Apesar da redução de 58,8% no índice de acidentes fatais no trânsito nos últimos 10 anos, a cidade de Campinas registrou aumento de 1,7% de mortes na comparação entre 2019 e 2020. Mesmo com a diminuição do tráfego de veículos por conta das restrições impostas pela pandemia de Covid-19, houve um crescimento de 61% no número de atropelamento de pedestres neste período.
Os dados pertencem ao “Caderno de Acidentalidade no Trânsito em Campinas 2020”, divulgado pela Empresa Municipal de Desenvolvimento de Campinas (Emdec), na última terça-feira (11).
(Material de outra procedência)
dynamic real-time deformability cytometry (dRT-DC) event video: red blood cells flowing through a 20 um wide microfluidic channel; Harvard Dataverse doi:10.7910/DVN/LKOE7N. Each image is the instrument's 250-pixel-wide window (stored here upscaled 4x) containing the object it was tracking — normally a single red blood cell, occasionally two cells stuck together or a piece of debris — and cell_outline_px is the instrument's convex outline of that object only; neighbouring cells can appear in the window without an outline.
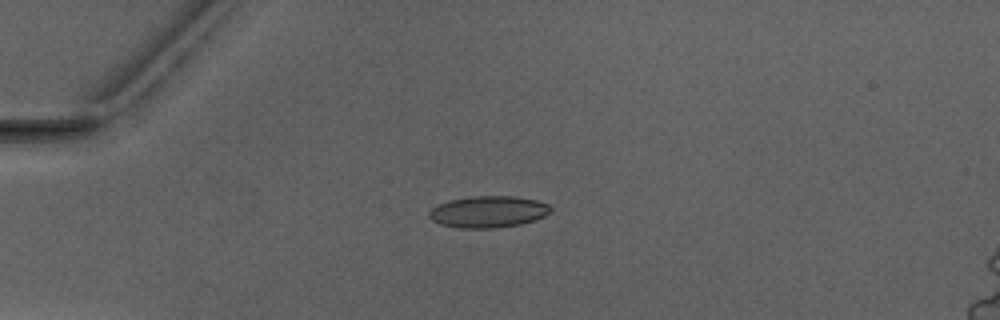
{"species": "Egyptian fruit bat (a non-hibernating species)", "species_latin": "Rousettus aegyptiacus", "temperature_condition": "warm", "stored_images_in_passage": 2, "camera_frame_rate_fps": 3000, "um_per_image_px": 0.085, "animal": {"sex": "male"}, "frame": {"image": 1, "passage_image": 1, "time_ms": 0.0, "image_size_px": [1000, 320], "cell_outline_px": [[552, 212], [536, 220], [520, 224], [496, 228], [460, 228], [440, 224], [432, 220], [428, 216], [428, 212], [436, 204], [448, 200], [472, 196], [516, 196], [536, 200], [548, 204], [552, 208]], "centroid_in_image_um": [41.5, 17.99], "position_along_channel_um": 43.5, "area_um2": 22.66}}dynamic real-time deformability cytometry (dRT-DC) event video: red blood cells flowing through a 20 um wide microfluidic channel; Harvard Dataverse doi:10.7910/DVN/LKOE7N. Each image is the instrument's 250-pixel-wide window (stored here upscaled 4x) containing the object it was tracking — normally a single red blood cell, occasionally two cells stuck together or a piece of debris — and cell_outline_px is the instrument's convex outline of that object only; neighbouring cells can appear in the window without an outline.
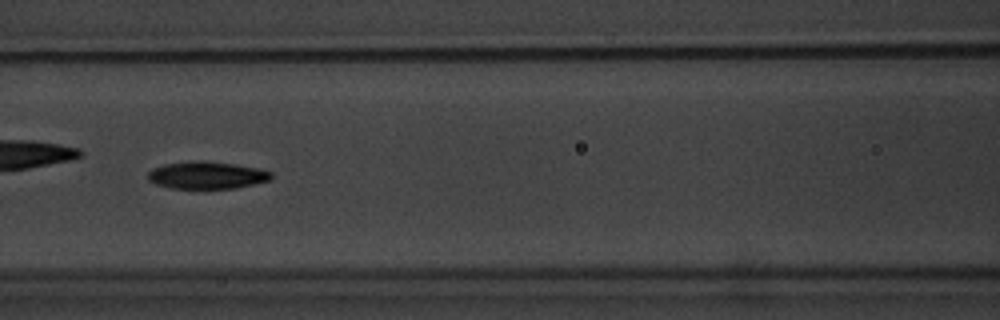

A iniciativa é uma das ações ligadas ao Movimento Maio Amarelo, que ocorre desde 2014, com o objetivo de conscientizar a população sobre a importância da segurança no trânsito. Neste ano, em sua 8ª edição, o lema da campanha é: “Respeito e Responsabilidade: Pratique no Trânsito”.
De acordo com José Aurélio Ramalho, idealizador do Maio Amarelo e diretor-presidente do Observatório Nacional de Segurança Viária (ONSV), de Indaiatuba, o aumento de 60 para 61 vítimas fatais no trânsito urbano de Campinas no ano passado é consequência do elevado fluxo de motofretistas – 48% dos acidentes que resultaram em morte envolveram motociclistas – e da falsa percepção de segurança, gerando mais aceleração – houve aumento de 58,7% nos registros de velocidade acima de 100km/h.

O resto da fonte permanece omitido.